Since Tlaib’s initial comments, many people have weighed in on the issue, including the president himself. In a Tweet, Trump asked how “you impeach a president who has won perhaps the greatest election of all time.” Trump did not identify the reason for his tweet, but it came the morning after Tlaib’s remarks.
Even some Democrats have come forward to condemn Tlaib’s statement. Rep. Jerry Nadler, a Democrat from New York and and the chairman of the House Judiciary Committee, said it’s too early to intelligently talk about a possible impeachment.
“I don’t really like that kind of language, but more to the point, I disagree with what she said,” Nadler said on CNN.
On Jan. 15, a Jewish city commissioner from Florida’s Hallandale Beach in Broward County, signed the petition on Facebook, but not without controversy.
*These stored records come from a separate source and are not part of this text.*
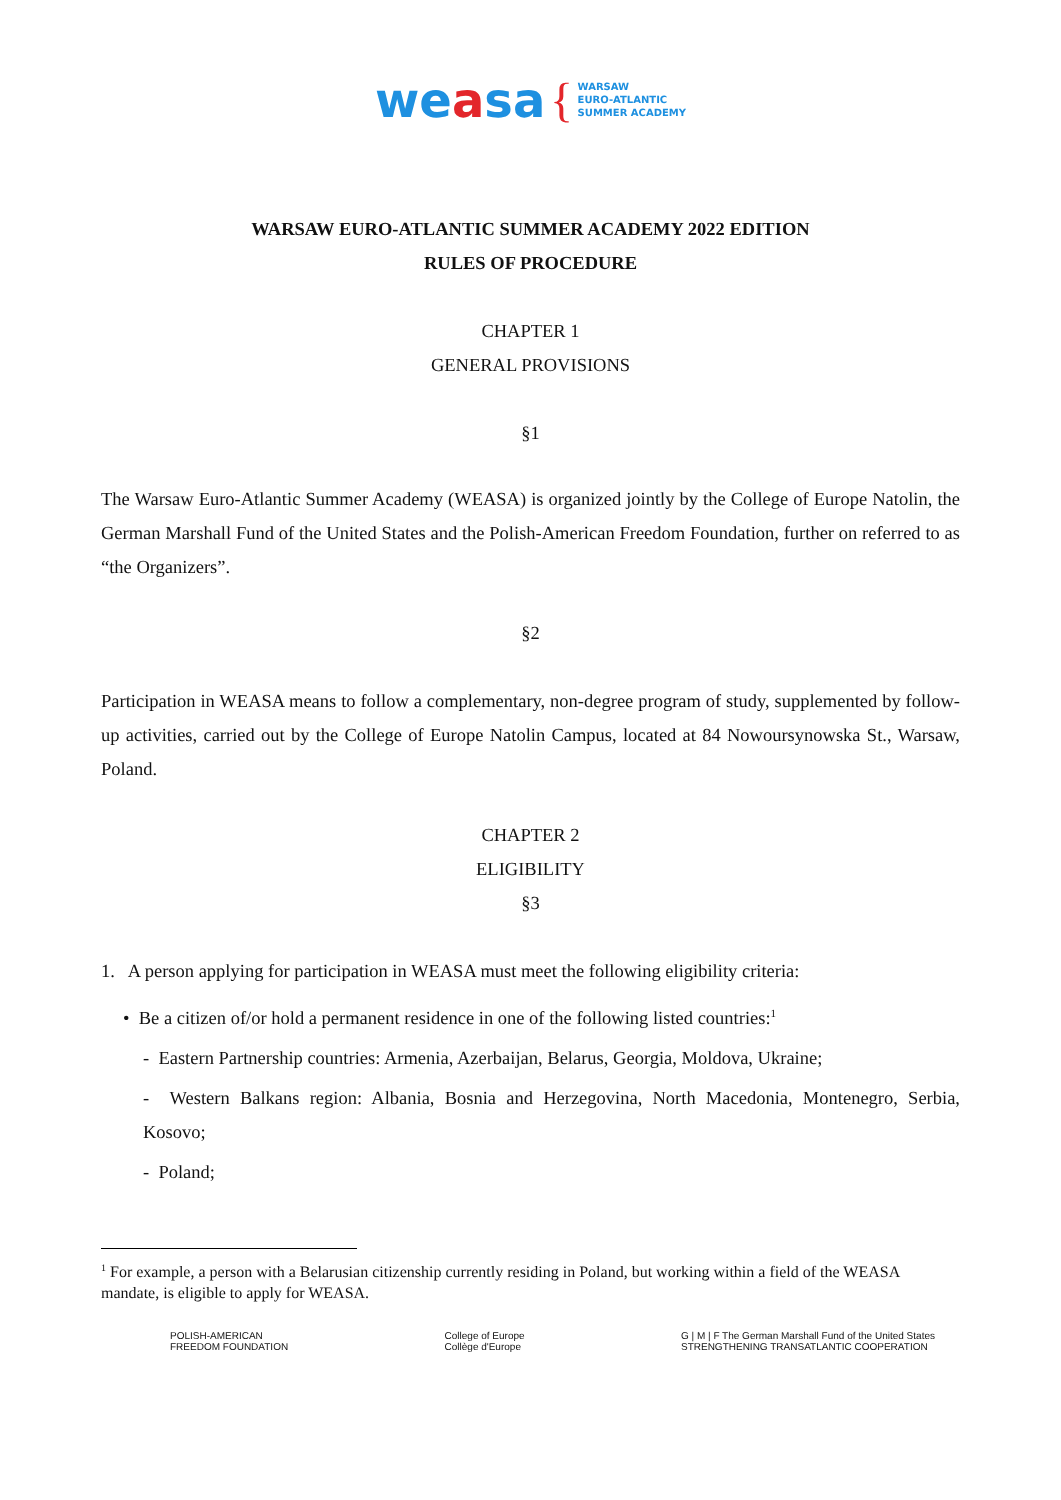weasa { WARSAW
EURO-ATLANTIC
SUMMER ACADEMY
WARSAW EURO-ATLANTIC SUMMER ACADEMY 2022 EDITION
RULES OF PROCEDURE
CHAPTER 1
GENERAL PROVISIONS
§1
The Warsaw Euro-Atlantic Summer Academy (WEASA) is organized jointly by the College of Europe Natolin, the German Marshall Fund of the United States and the Polish-American Freedom Foundation, further on referred to as “the Organizers”.
§2
Participation in WEASA means to follow a complementary, non-degree program of study, supplemented by follow-up activities, carried out by the College of Europe Natolin Campus, located at 84 Nowoursynowska St., Warsaw, Poland.
CHAPTER 2
ELIGIBILITY
§3
1. A person applying for participation in WEASA must meet the following eligibility criteria:
• Be a citizen of/or hold a permanent residence in one of the following listed countries:<sup>1</sup>
- Eastern Partnership countries: Armenia, Azerbaijan, Belarus, Georgia, Moldova, Ukraine;
- Western Balkans region: Albania, Bosnia and Herzegovina, North Macedonia, Montenegro, Serbia, Kosovo;
- Poland;
<sup>1</sup> For example, a person with a Belarusian citizenship currently residing in Poland, but working within a field of the WEASA mandate, is eligible to apply for WEASA.
POLISH-AMERICAN
FREEDOM FOUNDATION
College of Europe
Collège d'Europe
G | M | F The German Marshall Fund of the United States
STRENGTHENING TRANSATLANTIC COOPERATION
Along with the commissioner’s post where she claimed to have “proudly” signed the petition, she also added that Tlaib “is a danger” and that she “would not put it past her to become a martyr and blow up Capitol Hill.”
Tlaib responded on Twitter to the commissioner’s comments saying: “This sort of hateful anti-Muslim rhetoric doesn’t happen in a vacuum — this President embraced it and Republicans have happily gone along with it.”
Kevin Portteus, professor of politics at Hillsdale College, said he isn’t necessarily concerned with Tlaib’s comments, but rather the substance that is buried beneath the shock factor.
“The idea that she should be silenced is ridiculous,” Portteus said in an email. “Let people see her for what she is, whatever that may be.”